All the food and needs of the family of the deceased were attended to and the life of that person was discussed in hushed and reverant tones.

However,the custom of wakes date back the 1500s when ale or whiskey was consumed from lead cups.This dangerous mixture of alcohol and lead would render a person unconscious for two days. When someone came by and found them,looking dead as can be,the body was taken to their family.There,it was laid out on the kitchen table.While people waited to see if that person was really dead or in a deep stupor,they would eat,drink and visit.They were waiting to see if that person was going to wake.This began the custom of the  "wake."
 
 


A friend of mine who has sent many of his writings to Mountain Memories sent this article to me.  Jack (Grey Squirrel)found it in a newspaper several years ago after a cemetery had been vandalized.

I Am
I am your fathers and your mothers.
I am your sisters and brothers.
I am your aunts and uncles.
I am your grandfathers and grandmothers.
I am your friends and co-workers and guards against danger.I fought for your freedom and I died for you in the line of duty.I climbed in burning  buildings and pulled our your loved ones and gave them life over my own.
I worked long hours to save your life on the operating table.
I taught your children to read and write.I showed your children, and I  showed my children,the word of Christ.
                                                        Who am I?
I am only one of the names on a headstone in a cemetery.I only ask that you remember me as I remember you.Don't allow my resting place to be only a hole in the ground.Don't allow the high grass and  the children's pranks to destroy me.For where I AM,you shall be.
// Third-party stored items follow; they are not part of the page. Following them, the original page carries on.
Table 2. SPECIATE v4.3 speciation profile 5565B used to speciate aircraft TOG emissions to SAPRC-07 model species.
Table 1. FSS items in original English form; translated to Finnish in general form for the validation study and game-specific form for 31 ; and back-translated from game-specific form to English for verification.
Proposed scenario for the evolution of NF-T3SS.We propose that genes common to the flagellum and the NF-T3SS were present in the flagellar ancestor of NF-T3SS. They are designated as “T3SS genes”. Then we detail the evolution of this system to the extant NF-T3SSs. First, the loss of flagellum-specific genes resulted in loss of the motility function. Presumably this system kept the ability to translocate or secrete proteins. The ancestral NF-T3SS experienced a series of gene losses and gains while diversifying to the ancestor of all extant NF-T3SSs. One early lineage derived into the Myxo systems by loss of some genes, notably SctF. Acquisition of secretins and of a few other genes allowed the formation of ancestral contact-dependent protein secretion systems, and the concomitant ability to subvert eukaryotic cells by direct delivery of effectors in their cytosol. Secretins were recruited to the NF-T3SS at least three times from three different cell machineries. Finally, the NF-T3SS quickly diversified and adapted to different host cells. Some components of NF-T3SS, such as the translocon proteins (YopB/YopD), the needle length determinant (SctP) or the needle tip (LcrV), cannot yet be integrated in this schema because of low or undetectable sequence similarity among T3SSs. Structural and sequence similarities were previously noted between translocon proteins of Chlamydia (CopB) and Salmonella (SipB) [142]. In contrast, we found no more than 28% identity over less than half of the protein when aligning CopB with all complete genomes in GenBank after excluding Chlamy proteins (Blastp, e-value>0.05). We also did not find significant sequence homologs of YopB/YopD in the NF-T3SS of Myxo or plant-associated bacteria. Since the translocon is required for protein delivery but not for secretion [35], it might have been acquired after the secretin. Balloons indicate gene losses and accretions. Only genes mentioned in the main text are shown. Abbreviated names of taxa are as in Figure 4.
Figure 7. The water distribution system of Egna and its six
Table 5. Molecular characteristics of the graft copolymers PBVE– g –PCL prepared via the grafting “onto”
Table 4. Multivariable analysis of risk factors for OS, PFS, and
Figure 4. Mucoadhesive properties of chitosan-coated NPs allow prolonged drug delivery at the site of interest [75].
Grey Squirrel shares some history with us.He was featured in Outdoor Illinois where he shared lots of information about Dutch Oven cooking.Thanks Grey Squirrel for sharing with us here at Going Home on a personal level.!I'm looking forward to a lot more history from you.

According to my research Paul Revere invented the first dutch oven which was two skillets (one was taller) that had a flange around the top of one of them. I have one that I picked up somewhere.  Anyway; at that time the United States had very little industrialization as we know it today so other countries saw a good thing and began bringing them to the colonies.
It just happened that HOLLAND was the first to really start making them and sending them here so people started saying "You have a DUTCH oven. So now you know.

A lot of our sayings come from the "old country" and I will give you another history lesson at another time.

Well one more: Did you know that the mountain men in the late 1700 - early 1800 KNEW that there was gold in the West but never messed with it as they preferred to trap.  Also the best trade item to carry was BEADS. Ounce for ounce it carried a far greater value than most everything else.

One last thing:  You could buy a pint of whiskey in St. Louis for 50 cents and you could take it West and do one of two things with it.  You could drink it and sell the empty bottle for a dollar as it could be used as a window in a cabin to let light in OR you could trade it for ?????

Okay this is the last one:  Did you know that there was one bead that was made in Europe that had a very small hole in it to be strung with linen thread.  The Indians did not have linen but used sinew which was very coarse and couldn't be gotten through the holes.  Therefore, the Indians called it a SKUNK BEAD.